Énoncé 1
Dites si chacune des affirmations suivantes s'accorde avec l'autoportrait du chercheur d'emplois, en répondant par oui ou par non et en citant les mots décisifs du texte. (a) Le chercheur d'emplois prospecte à temps plein. (b) Il juge son conseiller compétent. (c) Ce portrait est écrit d'après un texte de Paul Fournel.
Énoncé 2
Reprenez l'autoportrait du chercheur d'emplois après sa dernière phrase et poursuivez-le dans le même ton.

Extrait du texte
==============================

• Autoportrait de l'homme au repos : Le chercheur d'emplois.

    Aujourd'hui, préface. J'ai écrit ce texte après avoir musardé sur l'un de mes rendez-vous quotidien, le nids à trouvailles de Pierrec ; L'Oujevipo. Endroit que je vous invite à visiter sans tarder sous peine d'excommunication du culte de la Fille de Cérès (c'est grave !).

    Aujourd'hui Pierrec ne nous a pas dégotté un des jeux improbables dont il a le secret mais un texte (que je vous invite à lire pour les même raisons que précédement mais avec en sus une menace de Petite Question pour les hérétiques qui ne s'y plieraient pas).

    J'ai senti qu'il fallait que j'apporte ma propre pierre à l'édifice. Voici donc, d'après le texte de Paul Fournel, Autoportrait du Descendeur :

    Autoportrait de l'homme au repos : Le chercheur d'emplois.

    Mon métier consiste à chercher des offres d'emplois du premier au dernier jour du mois. A chercher le plus vite possible. C'est un métier d'homme. D'abord parce que lorsqu'il ne travaille pas, l'homme a envie de chercher un emploi le plus vite possible, ensuite parce que lorsqu'il y a plusieurs hommes qui ne travaillent pas, ils veulent tous chercher plus vite les uns que les autres.

    Un métier humain.
    Je suis chercheur d'emplois.

    Il y a eu Jeffrey Lebowski, il y a eu Nicolas Catard, il y a eu les Polonais et, maintenant il y a moi. Je serai cette année au sommet du pic de chômage et lors du prochain rendez-vous Pôle Emploi, j'aurai un fascicule doré.

    Je suis l'homme le plus actif du pays, le plus affairé, le plus réactif, et mon travail consiste à fabriquer de l'inactivité.

    Tous les grands chercheurs d'emplois fabriquent de l'inactivité.

    Chercher plus vite, c'est d'abord chercher autrement ; de façon à semer la surprise et l'incompréhension. Faire sourciller. Chercher de telle manière que les autres soient persuadés que vous ne trouverez pas la rubrique des petites annonces dans le canard local, jusqu'à ce qu'une génération de chômeurs cherche comme vous.

    Dans une vie de chercheur d'emplois on ne peut inventer qu'une inactivité géniale et une seule.

    Les polonais sont arrivés pendant la crise avec la réputation de "plombiers sans tuyaux" deux saisons plus tard, les cinquante top-chercheurs du Pôle Emploi se tuyautaient comme eux.

    Maintenant il y a moi.

    Etre un grand chercheur d'emplois est un état qui exige un don absolu de soi-même et une concentration totale. Je prospecte à temps plein. Je prospecte en achetant mon pain à la boulangerie. Je vis avec une alerte Keljob innervée dans mon avant bras pour mieux prospecter. Je souris à Google et à la vendeuse du kiosque parce que je sais qu'ils m'aident à prospecter. Je casse la tête de mon conseiller qui est nul parce que je sais que cela m'aidera à prospecter.

    Prenez deux hommes à égalité de désoeuvrement et de moyens de communications, le même mois, mettez-les à côté l'un de l'autre et c'est toujours moi qui prospecte le plus vite.

==============================

Données saisies
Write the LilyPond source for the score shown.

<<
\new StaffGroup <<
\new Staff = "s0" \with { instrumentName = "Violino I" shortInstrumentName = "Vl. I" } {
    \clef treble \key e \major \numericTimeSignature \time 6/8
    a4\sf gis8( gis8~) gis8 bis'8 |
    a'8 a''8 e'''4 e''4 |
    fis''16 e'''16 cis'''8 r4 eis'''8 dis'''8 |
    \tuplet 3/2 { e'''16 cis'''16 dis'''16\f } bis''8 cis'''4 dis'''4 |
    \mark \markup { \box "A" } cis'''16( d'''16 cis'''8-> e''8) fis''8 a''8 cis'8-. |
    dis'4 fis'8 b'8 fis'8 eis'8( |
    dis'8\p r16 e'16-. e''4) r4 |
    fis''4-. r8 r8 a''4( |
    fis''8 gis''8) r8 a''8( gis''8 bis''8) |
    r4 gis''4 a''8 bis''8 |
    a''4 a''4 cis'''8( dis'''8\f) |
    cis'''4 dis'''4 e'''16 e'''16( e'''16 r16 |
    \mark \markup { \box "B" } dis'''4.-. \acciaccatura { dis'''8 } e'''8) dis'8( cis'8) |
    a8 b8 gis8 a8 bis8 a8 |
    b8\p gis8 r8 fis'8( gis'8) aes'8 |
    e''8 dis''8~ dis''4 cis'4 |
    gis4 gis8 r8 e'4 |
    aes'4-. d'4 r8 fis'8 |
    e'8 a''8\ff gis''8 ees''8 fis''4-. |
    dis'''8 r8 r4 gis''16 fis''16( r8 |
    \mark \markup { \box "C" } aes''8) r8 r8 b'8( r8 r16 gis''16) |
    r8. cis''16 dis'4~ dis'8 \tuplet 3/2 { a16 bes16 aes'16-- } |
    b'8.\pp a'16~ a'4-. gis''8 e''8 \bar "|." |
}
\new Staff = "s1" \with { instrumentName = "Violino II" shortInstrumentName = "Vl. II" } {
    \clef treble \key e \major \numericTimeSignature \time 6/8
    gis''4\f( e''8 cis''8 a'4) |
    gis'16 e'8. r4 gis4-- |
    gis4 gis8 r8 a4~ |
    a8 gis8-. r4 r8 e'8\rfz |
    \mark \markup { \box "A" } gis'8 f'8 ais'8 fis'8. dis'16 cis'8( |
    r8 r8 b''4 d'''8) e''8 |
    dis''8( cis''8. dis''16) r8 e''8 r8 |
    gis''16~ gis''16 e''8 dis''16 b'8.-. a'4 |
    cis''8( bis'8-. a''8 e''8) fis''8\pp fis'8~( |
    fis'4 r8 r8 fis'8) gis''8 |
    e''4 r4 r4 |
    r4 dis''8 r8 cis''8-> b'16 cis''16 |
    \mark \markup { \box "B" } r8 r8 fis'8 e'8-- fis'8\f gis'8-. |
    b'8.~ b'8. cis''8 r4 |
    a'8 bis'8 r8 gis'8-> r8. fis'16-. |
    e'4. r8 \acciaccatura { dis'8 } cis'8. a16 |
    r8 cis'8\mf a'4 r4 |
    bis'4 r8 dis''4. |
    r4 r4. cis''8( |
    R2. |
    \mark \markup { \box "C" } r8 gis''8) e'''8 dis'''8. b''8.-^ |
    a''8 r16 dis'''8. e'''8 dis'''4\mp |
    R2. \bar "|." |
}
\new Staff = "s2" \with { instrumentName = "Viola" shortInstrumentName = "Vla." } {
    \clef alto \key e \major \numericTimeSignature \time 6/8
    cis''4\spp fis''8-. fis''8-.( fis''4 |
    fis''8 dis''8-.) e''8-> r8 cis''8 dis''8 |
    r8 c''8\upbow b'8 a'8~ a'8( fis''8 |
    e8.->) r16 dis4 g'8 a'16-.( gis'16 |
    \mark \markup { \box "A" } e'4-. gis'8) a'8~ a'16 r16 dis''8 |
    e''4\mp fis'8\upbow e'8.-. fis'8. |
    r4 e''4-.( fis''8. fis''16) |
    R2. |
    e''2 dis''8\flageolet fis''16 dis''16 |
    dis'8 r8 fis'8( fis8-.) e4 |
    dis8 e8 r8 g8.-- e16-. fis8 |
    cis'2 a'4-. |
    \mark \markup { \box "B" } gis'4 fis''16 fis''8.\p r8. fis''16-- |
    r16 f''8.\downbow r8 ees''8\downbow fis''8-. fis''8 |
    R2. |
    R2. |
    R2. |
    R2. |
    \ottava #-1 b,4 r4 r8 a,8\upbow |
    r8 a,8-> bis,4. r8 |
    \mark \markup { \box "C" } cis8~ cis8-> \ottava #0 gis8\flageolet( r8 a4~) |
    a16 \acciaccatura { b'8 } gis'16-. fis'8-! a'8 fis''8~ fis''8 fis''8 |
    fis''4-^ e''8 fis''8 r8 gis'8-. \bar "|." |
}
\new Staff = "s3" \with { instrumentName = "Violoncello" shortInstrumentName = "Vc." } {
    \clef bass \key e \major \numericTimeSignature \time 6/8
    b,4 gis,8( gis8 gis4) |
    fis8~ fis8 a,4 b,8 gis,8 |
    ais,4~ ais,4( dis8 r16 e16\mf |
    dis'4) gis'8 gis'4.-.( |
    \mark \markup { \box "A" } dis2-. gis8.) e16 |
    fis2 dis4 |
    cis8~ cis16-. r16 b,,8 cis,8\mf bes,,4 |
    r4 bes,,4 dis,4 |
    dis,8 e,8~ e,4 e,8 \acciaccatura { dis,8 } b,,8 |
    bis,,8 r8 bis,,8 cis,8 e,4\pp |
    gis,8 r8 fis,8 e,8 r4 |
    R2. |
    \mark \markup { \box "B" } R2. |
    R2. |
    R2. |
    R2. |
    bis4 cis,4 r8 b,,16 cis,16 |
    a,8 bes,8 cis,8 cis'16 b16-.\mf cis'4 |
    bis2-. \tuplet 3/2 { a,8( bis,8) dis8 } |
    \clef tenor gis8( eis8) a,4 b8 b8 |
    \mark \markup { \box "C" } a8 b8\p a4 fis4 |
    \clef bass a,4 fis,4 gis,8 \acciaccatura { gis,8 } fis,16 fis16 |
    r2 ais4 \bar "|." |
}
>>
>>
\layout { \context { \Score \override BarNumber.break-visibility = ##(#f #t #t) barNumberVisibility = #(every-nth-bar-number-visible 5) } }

==============================

Résultat final 1
(a) Oui : « Je prospecte à temps plein. »
(b) Non : « Je casse la tête de mon conseiller qui est nul »
(c) Oui : « d'après le texte de Paul Fournel, Autoportrait du Descendeur »

Résultat final 2
    Le formulaire compliqué qui commande les premiers critères de recherche sur le site de l'ANPE, je le remplis mille fois par semaine. Les séances collectives au coin du boulevard Eugène Deruelle, celles où l’on va avec des pieds de plomb, je les fais chaque soir avant de me coucher. Je connais tous les encarts des journaux au caractère près et à quatre-vingt pages à la minute, je les vois passer au ralenti.

    Je me prépare aussi pour ces annonces fuyantes et imprécises que les hasards d'attribution des alertes automatiques nous imposent. Les annonces tordues qui permettent à un Croquignol, le Pied Nickelé, de devenir un champion de la trouvaille.

    Tout compte dans votre carrière.

    Un jour, l'essentiel devient l'angle du biseau de la mine de votre Stabilo jaune. C'est le Stabilo qui fait la trouvaille. Vous avez acheté toute la presse quotidienne, changé quatorze fois de moteur de recherche, vous êtes mis en colère et vous avez raté, pour quelques lignes oubliées, une offre parce qu'en tournant la page vous vous êtes demandé quel était l'angle du biseau de la mine de votre Stabilo jaune.

    Quand je dors, je travaille, en mangeant je travaille. Je dessine mes cercles rouges, je modèle mes découpages. Ma vue et mon flair sont intraitables, je porte sans cesse sur l'index, la trace d'encre des pages que je parcours.

    Lorsque le facteur me délivre dans la boite aux lettres, il libère des tonnes de travail. Après, il reste un chercheur d'emplois sur sa liste qui a plus ni yeux, ni tête, ni jambe et qui prospecte pour arriver au bout des annonces plus vite que les autres hommes.

    C'est la règle.

    Et puis il y a le moment qui arrive forcément dans une vie, le seul moment de vrai repos, de repos absolu. Le repos du chercheur d'emplois.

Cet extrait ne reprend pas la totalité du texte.